Top of Exercise input

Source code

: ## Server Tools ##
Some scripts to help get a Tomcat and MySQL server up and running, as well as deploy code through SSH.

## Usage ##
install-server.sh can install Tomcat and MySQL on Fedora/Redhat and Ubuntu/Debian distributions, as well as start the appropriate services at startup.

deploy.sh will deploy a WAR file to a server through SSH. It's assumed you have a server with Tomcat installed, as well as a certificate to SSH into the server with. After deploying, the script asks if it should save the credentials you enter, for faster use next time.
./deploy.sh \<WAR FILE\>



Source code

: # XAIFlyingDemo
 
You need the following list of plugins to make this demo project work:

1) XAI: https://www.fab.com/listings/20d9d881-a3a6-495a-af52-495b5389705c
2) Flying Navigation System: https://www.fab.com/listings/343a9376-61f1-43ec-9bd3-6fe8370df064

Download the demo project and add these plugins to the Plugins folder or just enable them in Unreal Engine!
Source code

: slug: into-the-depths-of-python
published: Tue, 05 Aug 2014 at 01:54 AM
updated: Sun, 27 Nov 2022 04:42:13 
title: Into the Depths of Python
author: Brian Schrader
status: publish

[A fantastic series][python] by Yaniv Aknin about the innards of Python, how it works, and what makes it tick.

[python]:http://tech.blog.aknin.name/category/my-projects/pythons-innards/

Bottom of Exercise input

**Problem to work on**
Print all of the rows above again, unchanged and line for line.

**Your response**
Source code

: ## Server Tools ##
Some scripts to help get a Tomcat and MySQL server up and running, as well as deploy code through SSH.

## Usage ##
install-server.sh can install Tomcat and MySQL on Fedora/Redhat and Ubuntu/Debian distributions, as well as start the appropriate services at startup.

deploy.sh will deploy a WAR file to a server through SSH. It's assumed you have a server with Tomcat installed, as well as a certificate to SSH into the server with. After deploying, the script asks if it should save the credentials you enter, for faster use next time.
./deploy.sh \<WAR FILE\>



Source code

: # XAIFlyingDemo
 
You need the following list of plugins to make this demo project work:

1) XAI: https://www.fab.com/listings/20d9d881-a3a6-495a-af52-495b5389705c
2) Flying Navigation System: https://www.fab.com/listings/343a9376-61f1-43ec-9bd3-6fe8370df064

Download the demo project and add these plugins to the Plugins folder or just enable them in Unreal Engine!
Source code

: slug: into-the-depths-of-python
published: Tue, 05 Aug 2014 at 01:54 AM
updated: Sun, 27 Nov 2022 04:42:13 
title: Into the Depths of Python
author: Brian Schrader
status: publish

[A fantastic series][python] by Yaniv Aknin about the innards of Python, how it works, and what makes it tick.

[python]:http://tech.blog.aknin.name/category/my-projects/pythons-innards/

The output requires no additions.